Live album by Sara Bareilles
- Released: May 21, 2021
- Recorded: November 2, 2019
- Venue: Hollywood Bowl, Hollywood, California, United States
- Genre: Pop
- Length: 109:28
- Language: English
- Label: Epic
- Producer: Andrew Hewitt

Sara Bareilles chronology
| Girls5eva: Music from the Peacock Original Series (2021) | Amidst the Chaos: Live from the Hollywood Bowl (2021) | Girls5eva: Season 2 (Original Series Soundtrack) (2022) |

= Amidst the Chaos: Live from the Hollywood Bowl =

Amidst the Chaos: Live from the Hollywood Bowl is a 2021 live album by American singer-songwriter Sara Bareilles, released on Epic Records. The album has received positive reviews from critics.

==Recording and release==
This album was recorded in November 2019, during Bareilles' first performance at the Hollywood Bowl and was released to coincide with a livestream concert event where she performed there again without an audience, due to the COVID-19 pandemic.

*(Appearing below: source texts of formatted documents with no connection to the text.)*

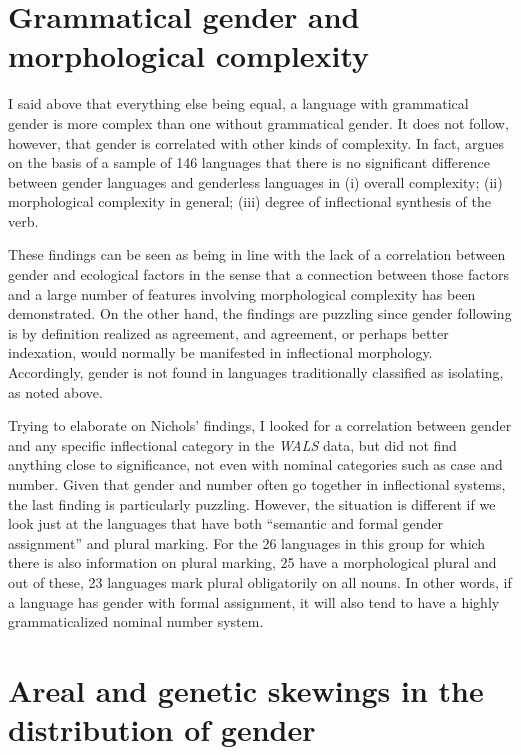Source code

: \documentclass[output=collectionpaper]{langsci/langscibook}
\begin{document}
\section{Grammatical gender and morphological complexity}

I said above that everything else being equal, a language with grammatical gender is more complex than one without grammatical gender. It does not follow, however, that gender is correlated with other kinds of complexity. In fact,  argues on the basis of a sample of 146 languages that there is no significant difference between gender languages and genderless languages in (i) overall complexity; (ii) morphological complexity in general; (iii) degree of inflectional synthesis of the verb.

These findings can be seen as being in line with the lack of a correlation between gender and ecological factors in the sense that a connection between those factors and a large number of features involving morphological complexity has been demonstrated. On the other hand, the findings are puzzling since gender \textendash{} following \citet[4]{Corbett1991} \textendash{} is by definition realized as agreement, and agreement, or perhaps better indexation, would normally be manifested in inflectional morphology. Accordingly, gender is not found in languages traditionally classified as isolating, as noted above.

Trying to elaborate on Nichols’ findings, I looked for a correlation between gender and any specific inflectional category in the \textit{WALS} data, but did not find anything close to significance, not even with nominal categories such as case and number. Given that gender and number often go together in inflectional systems, the last finding is particularly puzzling. However, the situation is different if we look just at the languages that have both ``semantic and formal gender assignment'' and plural marking. For the 26 languages in this group for which there is also information on plural marking, 25 have a morphological plural and out of these, 23 languages mark plural obligatorily on all nouns. In other words, if a language has gender with formal assignment, it will also tend to have a highly grammaticalized nominal number system.

\section{Areal and genetic skewings in the distribution of gender}
\end{document}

The album was originally slated to be released in 2020, but was delayed due to the pandemic.

==Reception==
The editorial staff of AllMusic Guide scored this album 4.5 out of five stars, with reviewer Stephen Thomas Erlewine praising her use of guest musicians and the mood to the music, calling this release "a testament to the breadth and accomplishment of Bareilles' songbook".

==Track listing==
All songs written by Sara Bareilles, except where noted.
1. "Orpheus"/"Fire" – 6:13
2. "Poetry by Dead Men" (Bareilles and Justin Tranter) – 5:32
3. "Eyes On You" – 4:04
4. "I Choose You" (Bareilles, Jason Blynn, and Pete Harper) – 6:06
5. "Love Song" – 6:54
6. "Armor" – 5:24
7. "If I Can't Have You" (Bareilles, Emily King, and Aaron Sterling) – 6:01
8. "Miss Simone" (Bareilles and Lori McKenna) – 5:31
9. "Someone Who Loves Me" – 3:57
10. "Soft Place to Land" – 3:47
11. "You Matter to Me" – 3:06
12. "Bad Idea" – 3:17
13. "She Used to Be Mine" – 5:15
14. "Uncharted" – 3:55
15. "No Such Thing"/"Satellite Call" ("No Such Thing": Bareilles and Tranter) – 7:15
16. "Let the Rain" – 3:41
17. "King of Anything" – 7:46
18. "Brave" – 4:20
19. "Orpheus" – 4:50
20. "Gravity" – 7:09
21. "Saint Honesty" (Bareilles and McKenna) – 5:29
- "Soft Place to Land," which was performed as part of the Waitress medley, was erroneously titled "A Safe Place to Land" (a similarly-titled song off of Amidst the Chaos) on the physical album's track listing. This was corrected on streaming platforms.

==Personnel==
- Sara Bareilles – piano, vocals

Additional musicians
- Amidst the Chaos Band: Butterfly Boucher, Misty Boyce, Solomon Dorsey, Charley Drayton, Melody Giron, Rich Hinman, Maria Im
- T Bone Burnett – on "Brave"/"Orpheus"
- Emily King – on "If I Can't Have You"
- The Milk Carton Kids – on "Someone Who Loves Me"
- Rob Moose – guest on "Gravity", music direction, string arrangement

Technical personnel
- Pete Giberga – executive production
- Andrew Hewitt – production
- Jeff Schulz – art direction and design

==Chart performance==
Amidst the Chaos: Live from the Hollywood Bowl spent one week at number 20 on the Top Album Sales chart on July 5, 2021.